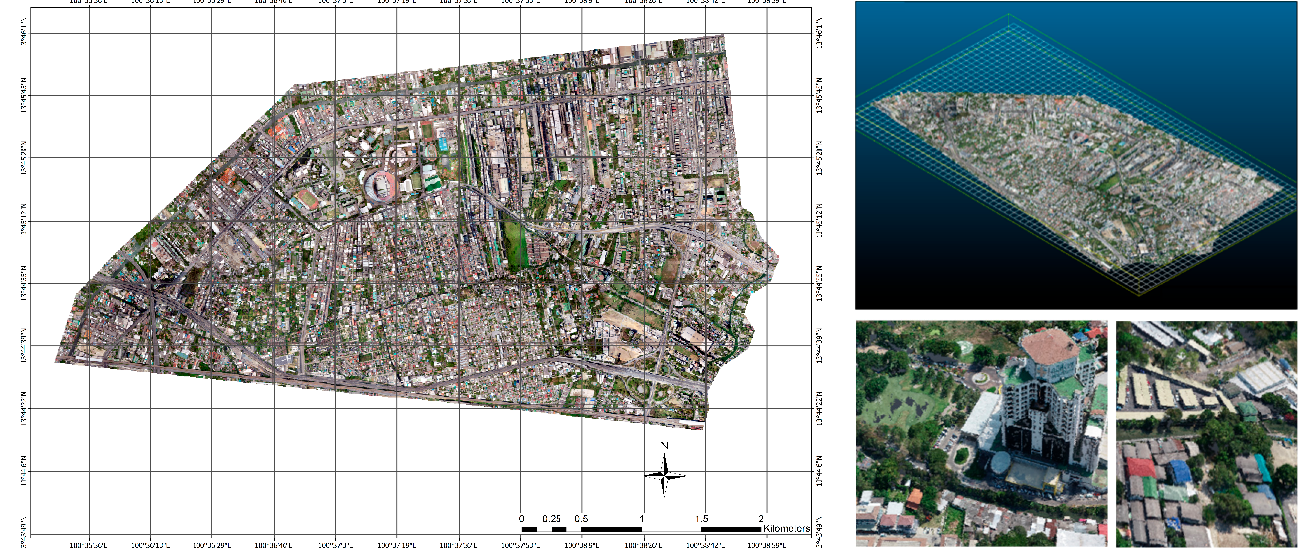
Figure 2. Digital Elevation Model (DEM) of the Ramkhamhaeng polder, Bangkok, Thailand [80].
--
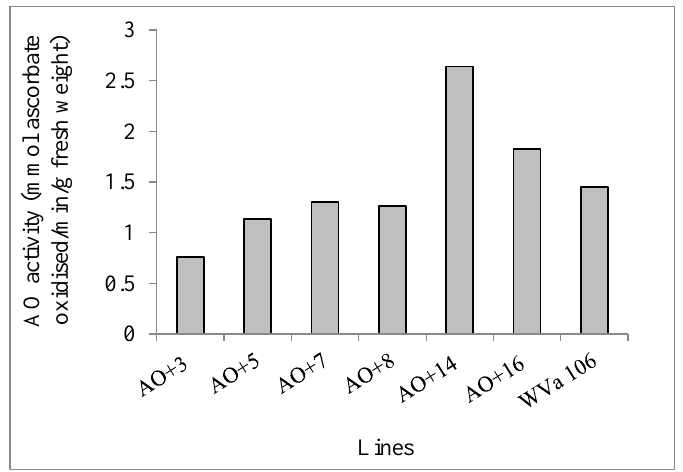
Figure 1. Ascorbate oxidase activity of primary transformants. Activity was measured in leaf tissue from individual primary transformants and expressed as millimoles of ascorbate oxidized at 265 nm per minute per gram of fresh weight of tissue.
...
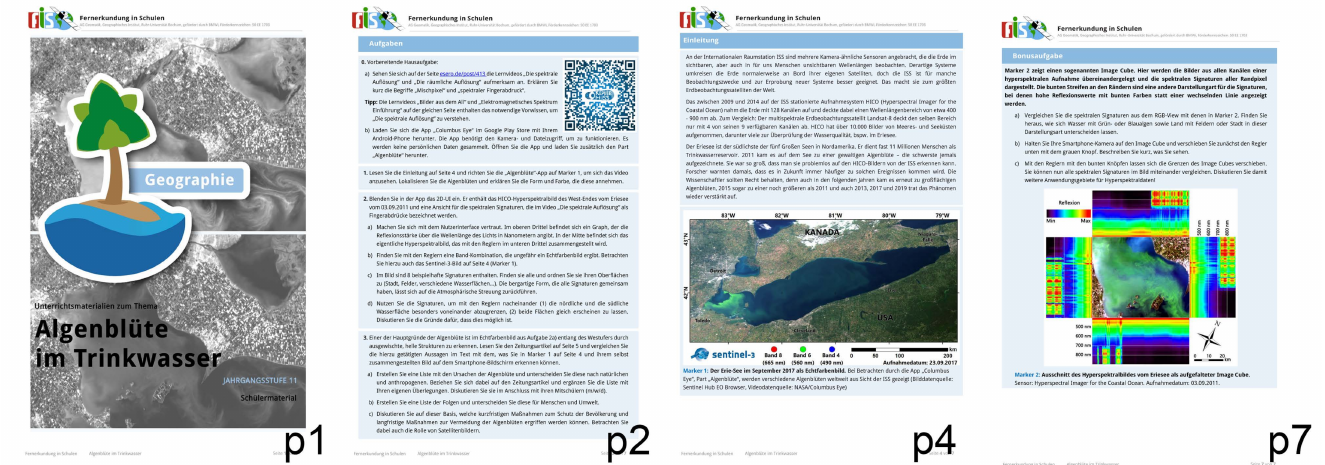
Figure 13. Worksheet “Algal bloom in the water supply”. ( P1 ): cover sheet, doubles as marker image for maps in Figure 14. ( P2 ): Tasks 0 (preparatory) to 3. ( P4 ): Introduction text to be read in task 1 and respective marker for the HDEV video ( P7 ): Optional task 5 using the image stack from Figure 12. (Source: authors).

What the exercise asks ▸ Look over the listing. Pull out every line with the string "from" in it.

Your response ▸
Figure 1. Ascorbate oxidase activity of primary transformants. Activity was measured in leaf tissue from individual primary transformants and expressed as millimoles of ascorbate oxidized at 265 nm per minute per gram of fresh weight of tissue.
Figure 13. Worksheet “Algal bloom in the water supply”. ( P1 ): cover sheet, doubles as marker image for maps in Figure 14. ( P2 ): Tasks 0 (preparatory) to 3. ( P4 ): Introduction text to be read in task 1 and respective marker for the HDEV video ( P7 ): Optional task 5 using the image stack from Figure 12. (Source: authors).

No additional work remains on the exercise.